● **What you should do**:
From the listing below, copy only the lines running from the line that contains "فحص Keeper الإلكتروني" to the line that contains "Музыка и Аудио", both included.

● **Task data**:
┄┄┄┄┄┄┄┄┄┄

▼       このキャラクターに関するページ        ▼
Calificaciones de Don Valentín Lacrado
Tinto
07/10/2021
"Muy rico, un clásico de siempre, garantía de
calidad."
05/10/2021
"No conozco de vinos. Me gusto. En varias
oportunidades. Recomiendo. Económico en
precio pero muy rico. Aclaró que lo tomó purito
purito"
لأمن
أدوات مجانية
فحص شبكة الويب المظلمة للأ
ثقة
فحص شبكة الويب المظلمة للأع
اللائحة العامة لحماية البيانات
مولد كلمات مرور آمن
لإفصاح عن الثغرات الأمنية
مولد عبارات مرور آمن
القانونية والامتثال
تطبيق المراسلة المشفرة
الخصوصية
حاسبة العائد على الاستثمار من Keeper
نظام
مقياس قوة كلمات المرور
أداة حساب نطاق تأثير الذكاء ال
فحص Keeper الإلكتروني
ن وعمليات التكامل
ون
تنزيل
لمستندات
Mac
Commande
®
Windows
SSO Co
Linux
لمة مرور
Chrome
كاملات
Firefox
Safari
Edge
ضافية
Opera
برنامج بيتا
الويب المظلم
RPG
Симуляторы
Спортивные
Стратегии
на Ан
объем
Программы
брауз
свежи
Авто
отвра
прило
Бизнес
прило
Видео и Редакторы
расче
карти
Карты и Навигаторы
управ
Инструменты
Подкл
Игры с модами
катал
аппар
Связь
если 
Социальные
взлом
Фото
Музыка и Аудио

┄┄┄┄┄┄┄┄┄┄

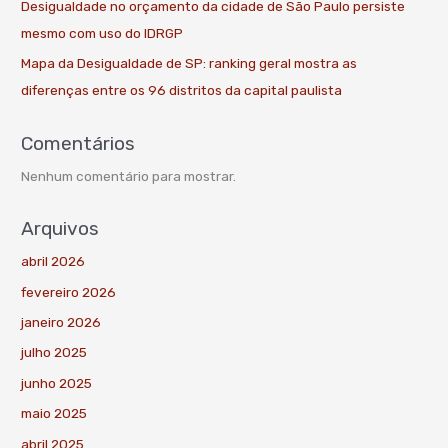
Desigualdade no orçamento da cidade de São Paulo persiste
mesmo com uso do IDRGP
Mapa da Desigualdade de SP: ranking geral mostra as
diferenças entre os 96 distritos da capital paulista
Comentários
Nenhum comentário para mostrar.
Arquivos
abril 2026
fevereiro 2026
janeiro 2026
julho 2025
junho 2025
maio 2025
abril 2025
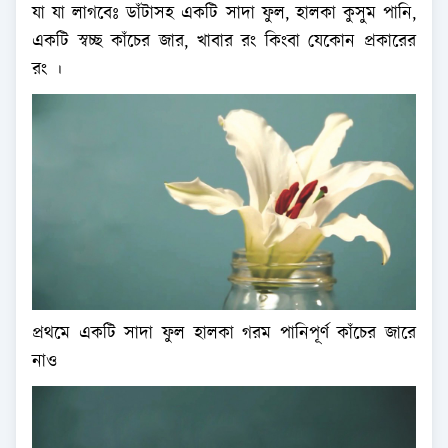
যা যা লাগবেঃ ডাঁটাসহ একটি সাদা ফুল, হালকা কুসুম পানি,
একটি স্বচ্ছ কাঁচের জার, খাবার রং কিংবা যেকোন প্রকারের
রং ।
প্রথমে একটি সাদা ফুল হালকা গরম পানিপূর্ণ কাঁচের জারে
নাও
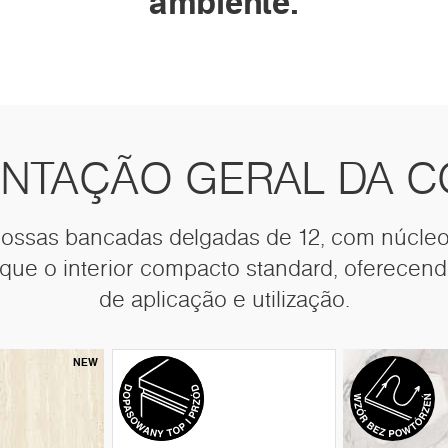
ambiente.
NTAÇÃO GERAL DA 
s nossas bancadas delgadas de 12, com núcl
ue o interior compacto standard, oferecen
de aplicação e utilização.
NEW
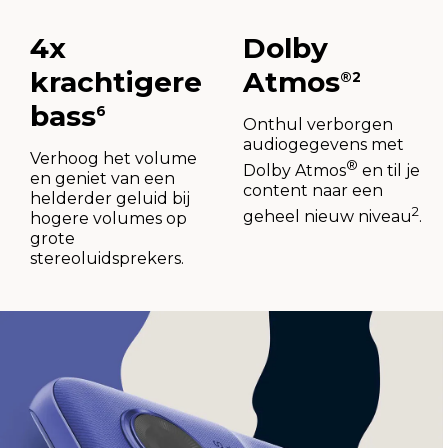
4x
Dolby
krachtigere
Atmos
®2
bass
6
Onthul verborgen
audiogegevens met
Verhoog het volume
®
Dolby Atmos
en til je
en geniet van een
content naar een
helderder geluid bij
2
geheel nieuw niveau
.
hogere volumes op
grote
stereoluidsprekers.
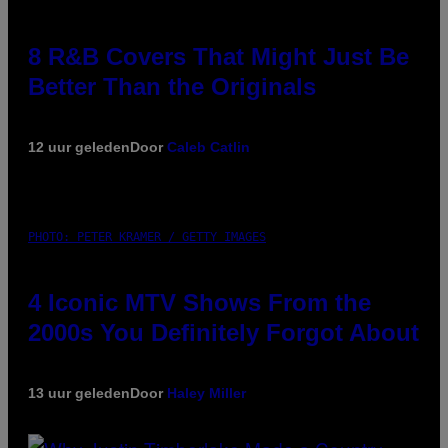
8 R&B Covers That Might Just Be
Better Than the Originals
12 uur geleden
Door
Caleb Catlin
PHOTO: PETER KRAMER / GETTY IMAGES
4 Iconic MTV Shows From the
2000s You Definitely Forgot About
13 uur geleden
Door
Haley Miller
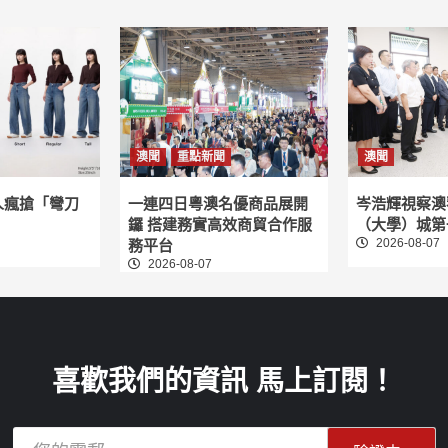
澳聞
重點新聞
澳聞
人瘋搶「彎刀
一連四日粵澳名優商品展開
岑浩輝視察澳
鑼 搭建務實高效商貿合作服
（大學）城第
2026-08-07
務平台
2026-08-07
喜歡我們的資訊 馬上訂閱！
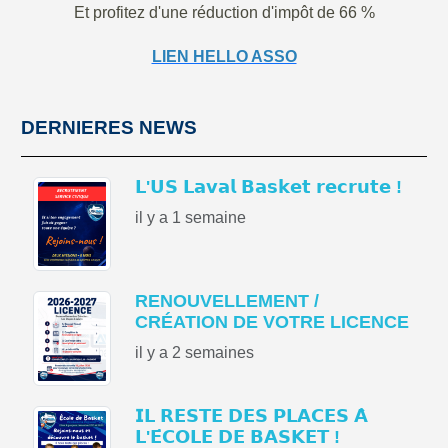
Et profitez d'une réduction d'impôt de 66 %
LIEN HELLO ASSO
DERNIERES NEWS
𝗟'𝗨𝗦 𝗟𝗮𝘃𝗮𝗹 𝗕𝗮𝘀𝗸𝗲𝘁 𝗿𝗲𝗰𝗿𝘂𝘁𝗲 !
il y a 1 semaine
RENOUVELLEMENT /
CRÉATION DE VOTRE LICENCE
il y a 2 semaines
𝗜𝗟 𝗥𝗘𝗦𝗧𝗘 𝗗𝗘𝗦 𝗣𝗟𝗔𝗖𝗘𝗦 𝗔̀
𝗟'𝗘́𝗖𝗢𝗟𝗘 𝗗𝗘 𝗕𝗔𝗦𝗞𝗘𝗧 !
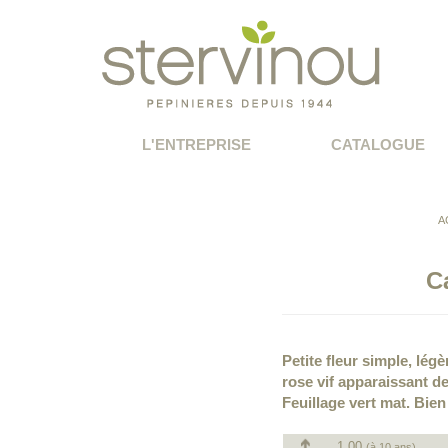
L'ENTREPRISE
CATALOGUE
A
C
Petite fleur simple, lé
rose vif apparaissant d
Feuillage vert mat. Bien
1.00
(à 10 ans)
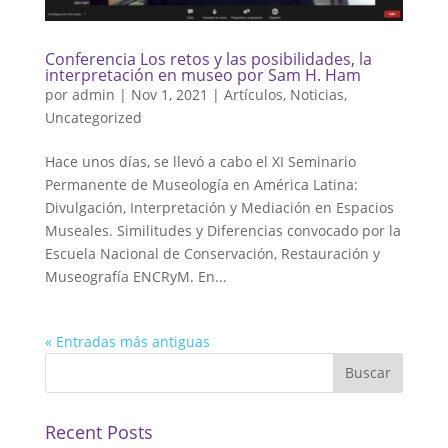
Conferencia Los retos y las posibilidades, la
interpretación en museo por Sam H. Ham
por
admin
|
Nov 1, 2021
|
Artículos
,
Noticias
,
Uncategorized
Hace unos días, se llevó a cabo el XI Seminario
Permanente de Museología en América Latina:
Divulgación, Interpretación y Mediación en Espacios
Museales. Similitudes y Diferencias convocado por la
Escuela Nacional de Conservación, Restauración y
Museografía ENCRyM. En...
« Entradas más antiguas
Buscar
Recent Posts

┄┄┄┄┄┄┄┄┄┄

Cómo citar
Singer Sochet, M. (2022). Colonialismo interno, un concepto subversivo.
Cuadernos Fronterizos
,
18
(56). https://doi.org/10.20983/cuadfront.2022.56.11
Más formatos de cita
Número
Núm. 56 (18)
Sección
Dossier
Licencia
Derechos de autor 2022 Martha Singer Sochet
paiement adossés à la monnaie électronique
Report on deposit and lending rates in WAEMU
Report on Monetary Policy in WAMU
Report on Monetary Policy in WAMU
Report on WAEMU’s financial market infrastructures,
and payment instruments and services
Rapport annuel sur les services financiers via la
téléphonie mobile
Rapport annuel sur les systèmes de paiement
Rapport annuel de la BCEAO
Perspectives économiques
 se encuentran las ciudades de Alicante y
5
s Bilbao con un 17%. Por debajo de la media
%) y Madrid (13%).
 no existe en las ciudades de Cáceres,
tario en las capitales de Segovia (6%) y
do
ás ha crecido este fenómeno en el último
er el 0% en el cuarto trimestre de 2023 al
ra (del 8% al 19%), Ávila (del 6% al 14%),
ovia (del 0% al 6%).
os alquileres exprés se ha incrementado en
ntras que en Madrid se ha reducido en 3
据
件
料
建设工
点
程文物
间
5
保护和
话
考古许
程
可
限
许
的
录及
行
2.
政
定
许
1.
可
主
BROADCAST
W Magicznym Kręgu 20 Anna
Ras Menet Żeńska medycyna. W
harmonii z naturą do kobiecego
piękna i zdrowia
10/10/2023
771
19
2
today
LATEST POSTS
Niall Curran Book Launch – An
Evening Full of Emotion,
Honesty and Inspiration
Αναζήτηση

┄┄┄┄┄┄┄┄┄┄

● **Solution for this task**:
فحص Keeper الإلكتروني
ن وعمليات التكامل
ون
تنزيل
لمستندات
Mac
Commande
®
Windows
SSO Co
Linux
لمة مرور
Chrome
كاملات
Firefox
Safari
Edge
ضافية
Opera
برنامج بيتا
الويب المظلم
RPG
Симуляторы
Спортивные
Стратегии
на Ан
объем
Программы
брауз
свежи
Авто
отвра
прило
Бизнес
прило
Видео и Редакторы
расче
карти
Карты и Навигаторы
управ
Инструменты
Подкл
Игры с модами
катал
аппар
Связь
если 
Социальные
взлом
Фото
Музыка и Аудио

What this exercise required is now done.